EDITOR’S NOTE: What are the top high performance automotive parts of all time? Or in this case, what are the Top 20 most iconic parts that changed hot rodding? We’re talking total game-changers in the annals of our hobby.
We asked a panel of OnAllCylinders staffers, longtime automotive journalists, and veteran members of the Summit Racing technical and marketing departments for their input. The countdown concludes with number 1 (you can see numbers 20 through 2 here).
“Hot rodding would be very different without the Holley carburetor!”
That sentiment, shared here by respected automotive journalist Jeff Smith, is perhaps the highest compliment that can be paid to an aftermarket part. Although the 3310 carburetor wasn’t the first Holley carb, the 3310 was a game changer in every sense of the word. Quite simply, the modular, four-barrel design of the Holley 3310 carburetor simplified the way we tune carbs forever.
Once described as the small block Chevy of fuel delivery, the Holley 3310 carburetor (4150 and 4160 models) is still the go-to carburetor for anyone building a performance engine. Holley conservatively estimates that over 2.5 million 3310 carburetors have been sold since its introduction in 1965.
And 3 million hot rodders can’t be wrong.
Although the Holley 3310 carburetor debuted on the legendary, big block-powered Z16 Chevelle in 1965, its roots can be traced back to the 1950s.
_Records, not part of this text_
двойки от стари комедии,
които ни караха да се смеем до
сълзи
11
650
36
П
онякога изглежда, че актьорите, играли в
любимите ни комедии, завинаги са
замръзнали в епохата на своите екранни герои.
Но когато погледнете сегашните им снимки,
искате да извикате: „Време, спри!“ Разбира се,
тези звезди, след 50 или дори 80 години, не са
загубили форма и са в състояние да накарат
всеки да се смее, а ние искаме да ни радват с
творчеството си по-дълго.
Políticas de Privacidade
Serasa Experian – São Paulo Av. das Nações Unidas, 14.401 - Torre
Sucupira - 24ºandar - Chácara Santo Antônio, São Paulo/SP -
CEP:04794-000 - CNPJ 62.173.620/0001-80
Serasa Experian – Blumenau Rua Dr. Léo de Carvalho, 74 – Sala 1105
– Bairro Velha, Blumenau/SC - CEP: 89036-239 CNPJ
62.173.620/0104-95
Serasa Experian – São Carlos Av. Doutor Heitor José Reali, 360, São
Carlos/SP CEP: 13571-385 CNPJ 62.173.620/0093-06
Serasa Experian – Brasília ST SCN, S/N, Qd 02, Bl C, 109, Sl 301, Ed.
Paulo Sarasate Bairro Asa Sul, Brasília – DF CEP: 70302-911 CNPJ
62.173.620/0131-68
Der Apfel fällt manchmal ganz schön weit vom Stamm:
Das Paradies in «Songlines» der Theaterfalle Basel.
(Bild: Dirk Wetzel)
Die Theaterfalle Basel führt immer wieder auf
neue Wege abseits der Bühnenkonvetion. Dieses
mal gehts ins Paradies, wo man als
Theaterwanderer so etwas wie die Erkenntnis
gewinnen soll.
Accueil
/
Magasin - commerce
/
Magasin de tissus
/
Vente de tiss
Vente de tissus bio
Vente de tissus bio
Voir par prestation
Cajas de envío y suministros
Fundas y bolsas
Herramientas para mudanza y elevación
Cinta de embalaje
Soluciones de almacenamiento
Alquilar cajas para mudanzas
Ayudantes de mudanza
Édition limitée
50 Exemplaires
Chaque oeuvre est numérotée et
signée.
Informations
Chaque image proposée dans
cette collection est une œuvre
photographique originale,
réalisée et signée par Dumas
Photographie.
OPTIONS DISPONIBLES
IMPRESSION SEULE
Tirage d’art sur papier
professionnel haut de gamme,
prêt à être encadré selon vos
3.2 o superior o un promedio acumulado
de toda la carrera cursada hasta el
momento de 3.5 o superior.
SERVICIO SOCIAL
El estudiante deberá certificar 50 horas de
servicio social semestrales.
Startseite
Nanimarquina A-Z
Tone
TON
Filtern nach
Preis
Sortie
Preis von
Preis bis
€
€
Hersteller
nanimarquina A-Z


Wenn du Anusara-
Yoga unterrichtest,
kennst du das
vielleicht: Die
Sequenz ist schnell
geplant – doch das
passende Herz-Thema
That’s when Holley developed a new carburetor, the 4150 carburetor, for the Y-block engines of the 1957-’58 Ford Thunderbirds. Labeled by Holley as its first true performance carburetor, this original 4150 carburetor introduced the famous Holley modular four-barrel design we know today. Originally rated at 400 cfm, this carburetor was updated to flow 780 cfm and reissued as original equipment for the 425-horsepower Z16 Chevelle.
The legendary Holley 3310 was born.
The original Holley 3310 model 4150 carburetor used on the Z16 Chevelle featured vacuum secondaries and center-hung “cathedral” float bowls. In 1966, it was dropped as an OE carburetor and introduced into the aftermarket. The 3310 remained largely unchanged until the 1970s when it received a primary metering block, secondary metering plate, straight-leg boosters, a reduced flow rating of 750 cfm, and new model name: the 4160.
The 4160 version of the 3310 helped make the 3310 a universal-fit carburetor for all makes of street engines. “Not only can you get (the 3310) in dozens of different cfm configurations but also in vacuum or mechanical secondaries,” Smith said. “It is the universal four-barrel hot rod carburetor.”
The Holley name is synonymous with carburetors, and the 3310 is what really put the company on the hot-rodding map. Holley 94s were powering race cars before, and the double pumper and Dominator would later make their mark, but the introduction of the 3310 made the biggest impact of all.
“They were more tunable than multiple carburetor setups that came before, and made more power to boot,” said Alan Rebescher, Summit Racing PR/Media Relations. “The modular design made the 4150/4160 easy to modify (and screw up, too.)”
According to Holley, over 250 million carburetors have been produced over the years.
But none have had an impact on hot rodding like that first Holley 3310.